Institutional Knowledge Is a River That Can Dry Up (Don’t Fire All Your Workers)
Tony Arnold shared a video by Dr. Helen Edwards that captures one important insight:
The people who would’ve adapted to the next thing you did not see coming are gone. Institutional knowledge is not a stockpile you can extract and keep. It’s a river – cut off the source, and it dries up.
— Dr. Helen Edwards
The learning organization is a system that adapts. There is no evidence that the adaptation required for an organization to learn and succeed in face of evolutionary pressure (e.g. competition) can work without a human substrate.

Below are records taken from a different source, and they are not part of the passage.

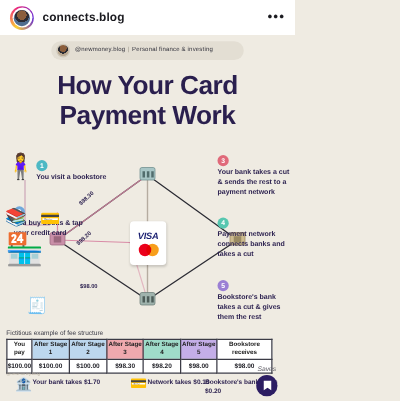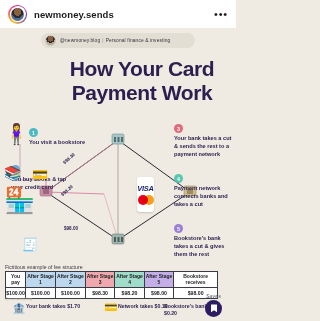--- a/index.html
+++ b/index.html
@@ -152,7 +152,7 @@
           <div class="ig-avatar-face"></div>
         </div>
     </div>
-    <div class="ig-handle">newmoney.sends</div>
+    <div class="ig-handle">connects.blog</div>
     <div class="ig-dots">•••</div>
   </div>
 

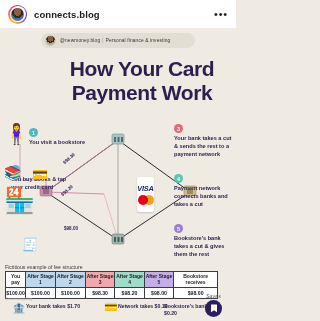--- a/index.html
+++ b/index.html
@@ -53,7 +53,7 @@
   .title {
     position: absolute; left: 0; top: 57px; width: 236px;
     text-align: center; color: #2a1f4e;
-    font-size: 21px; font-weight: 800; line-height: 1.16; letter-spacing: -.4px; margin-left: 24px;
+    font-size: 21px; font-weight: 800; line-height: 1.16; letter-spacing: -.4px;
   }
 
   

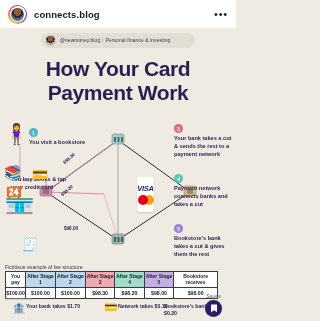--- a/index.html
+++ b/index.html
@@ -78,10 +78,10 @@
 
   
   .card {
-    position: absolute; left: 104px; top: 57px; width: 17px; height: 35px;
+    position: absolute; left: 104px; top: 57px; width: 29px; height: 35px;
     background: #ffffff; border-radius: 3px;
     box-shadow: 0 1px 2px rgba(0,0,0,.16);
-    display: flex; flex-direction: column; align-items: center; justify-content: center; gap: 2px; margin-left: 33px;
+    display: flex; flex-direction: column; align-items: center; justify-content: center; gap: 2px;
   }
   .visa { font-size: 7.4px; font-weight: 800; font-style: italic; color: #1a1f71; letter-spacing: -.2px; }
   .mc { position: relative; width: 16px; height: 10px; }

As a Luhmannian myself, I’m keenly aware that in the theory of dynamic systems of communication, we can abstract away humans and actors from the organization and treat it as its own kind of entity. 0 human workers, all AI? No problem for the theory as long as communication is done. But the theory of communication also requires sense-making, and while the Chinese Room of LLM chat is convincing to humans that make sense of what they read, it doesn’t follow that the LLM’s “make sense of” anything at all. So an organization, or any system at all, where only LLM’s send messages around, many things can happen, but none of them need to be sensible.
Looking at OpenClawd and Moltbook: whatever a human interpreter may find and see in this, it doesn’t automatically mean that the LLM’s in the message exchange make sense of anything at all, or that they communicate.
If you’re not into systems theory but sci-fi, read Peter Watts’s Blindsight. It’s a very cool novel about a “first contact” event, and cool world-building on top. You’ll see it quoted more in response to LLM pollution. Quoted from Watts’s website where the whole book is available for free:
Imagine that you encounter a signal. It is structured, and dense with information. It meets all the criteria of an intelligent transmission. Evolution and experience offer a variety of paths to follow, branch-points in the flowcharts that handle such input. Sometimes these signals come from conspecifics who have useful information to share, whose lives you’ll defend according to the rules of kin selection. Sometimes they come from competitors or predators or other inimical entities that must be avoided or destroyed; in those cases, the information may prove of significant tactical value. Some signals may even arise from entities which, while not kin, can still serve as allies or symbionts in mutually beneficial pursuits. You can derive appropriate responses for any of these eventualities, and many others.
You decode the signals, and stumble:
I had a great time. I really enjoyed him. Even if he cost twice as much as any other hooker in the dome—
To fully appreciate Kesey’s Quartet—
They hate us for our freedom—
Pay attention, now—
Understand.
There are no meaningful translations for these terms. They are needlessly recursive. They contain no usable intelligence, yet they are structured intelligently; there is no chance they could have arisen by chance.
The only explanation is that something has coded nonsense in a way that poses as a useful message; only after wasting time and effort does the deception becomes apparent. The signal functions to consume the resources of a recipient for zero payoff and reduced fitness. The signal is a virus.
Viruses do not arise from kin, symbionts, or other allies.
The signal is an attack.
[…]
How do you say We come in peace when the very words are an act of war?
(Strong emphasis added by me.)
Thanks Carlo Zottmann for the book recommendation. Didn’t expect it to come in handy this much.